*What to produce*
Quote the listing below in its entirety.

--------------------

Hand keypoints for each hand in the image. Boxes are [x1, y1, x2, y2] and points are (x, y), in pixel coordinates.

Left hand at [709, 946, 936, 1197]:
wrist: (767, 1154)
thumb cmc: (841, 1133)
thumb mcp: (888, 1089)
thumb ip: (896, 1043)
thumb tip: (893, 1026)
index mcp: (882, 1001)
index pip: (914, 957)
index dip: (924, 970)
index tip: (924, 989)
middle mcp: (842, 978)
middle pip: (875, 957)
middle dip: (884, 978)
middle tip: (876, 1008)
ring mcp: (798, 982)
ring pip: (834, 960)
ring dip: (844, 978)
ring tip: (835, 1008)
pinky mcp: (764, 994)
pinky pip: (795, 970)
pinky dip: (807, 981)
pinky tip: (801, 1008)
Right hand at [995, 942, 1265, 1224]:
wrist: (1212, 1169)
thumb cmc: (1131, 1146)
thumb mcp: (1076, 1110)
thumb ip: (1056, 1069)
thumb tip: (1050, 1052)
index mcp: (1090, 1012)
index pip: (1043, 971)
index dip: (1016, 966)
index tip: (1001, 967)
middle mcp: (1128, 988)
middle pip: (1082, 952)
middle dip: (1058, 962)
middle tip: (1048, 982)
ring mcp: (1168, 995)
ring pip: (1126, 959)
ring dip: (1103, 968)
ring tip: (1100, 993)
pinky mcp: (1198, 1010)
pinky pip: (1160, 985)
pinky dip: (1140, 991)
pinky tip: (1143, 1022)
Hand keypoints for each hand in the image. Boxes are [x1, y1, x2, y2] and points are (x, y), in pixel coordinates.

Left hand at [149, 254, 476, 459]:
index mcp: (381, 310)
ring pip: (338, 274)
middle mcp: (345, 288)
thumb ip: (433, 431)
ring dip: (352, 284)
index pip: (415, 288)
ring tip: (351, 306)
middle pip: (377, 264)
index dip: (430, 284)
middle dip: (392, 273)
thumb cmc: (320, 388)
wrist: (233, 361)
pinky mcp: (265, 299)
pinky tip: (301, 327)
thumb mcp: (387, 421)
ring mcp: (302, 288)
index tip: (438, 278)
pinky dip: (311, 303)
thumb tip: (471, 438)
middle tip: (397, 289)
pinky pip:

--------------------

*Response for this exercise*
Hand keypoints for each hand in the image. Boxes are [x1, y1, x2, y2] and points are (x, y), in pixel coordinates.

Left hand at [709, 946, 936, 1197]:
wrist: (767, 1154)
thumb cmc: (841, 1133)
thumb mcp: (888, 1089)
thumb ip: (896, 1043)
thumb tip: (893, 1026)
index mcp: (882, 1001)
index pip: (914, 957)
index dip: (924, 970)
index tip: (924, 989)
middle mcp: (842, 978)
middle pip: (875, 957)
middle dip: (884, 978)
middle tip: (876, 1008)
ring mcp: (798, 982)
ring pip: (834, 960)
ring dip: (844, 978)
ring tip: (835, 1008)
pinky mcp: (764, 994)
pinky pip: (795, 970)
pinky dip: (807, 981)
pinky tip: (801, 1008)
Right hand at [995, 942, 1265, 1224]:
wrist: (1212, 1169)
thumb cmc: (1131, 1146)
thumb mcp: (1076, 1110)
thumb ip: (1056, 1069)
thumb tip: (1050, 1052)
index mcp: (1090, 1012)
index pip: (1043, 971)
index dip: (1016, 966)
index tip: (1001, 967)
middle mcp: (1128, 988)
middle pip: (1082, 952)
middle dip: (1058, 962)
middle tip: (1048, 982)
ring mcp: (1168, 995)
ring pip: (1126, 959)
ring dip: (1103, 968)
ring tip: (1100, 993)
pinky mcp: (1198, 1010)
pinky pip: (1160, 985)
pinky dip: (1140, 991)
pinky tip: (1143, 1022)
Hand keypoints for each hand in the image. Boxes are [x1, y1, x2, y2] and points are (x, y), in pixel coordinates.

Left hand at [149, 254, 476, 459]:
index mcp: (381, 310)
ring pip: (338, 274)
middle mcp: (345, 288)
thumb ip: (433, 431)
ring dip: (352, 284)
index pip: (415, 288)
ring tip: (351, 306)
middle pip: (377, 264)
index dip: (430, 284)
middle dip: (392, 273)
thumb cmc: (320, 388)
wrist: (233, 361)
pinky mcp: (265, 299)
pinky tip: (301, 327)
thumb mcp: (387, 421)
ring mcp: (302, 288)
index tip: (438, 278)
pinky dip: (311, 303)
thumb tip: (471, 438)
middle tip: (397, 289)
pinky pip:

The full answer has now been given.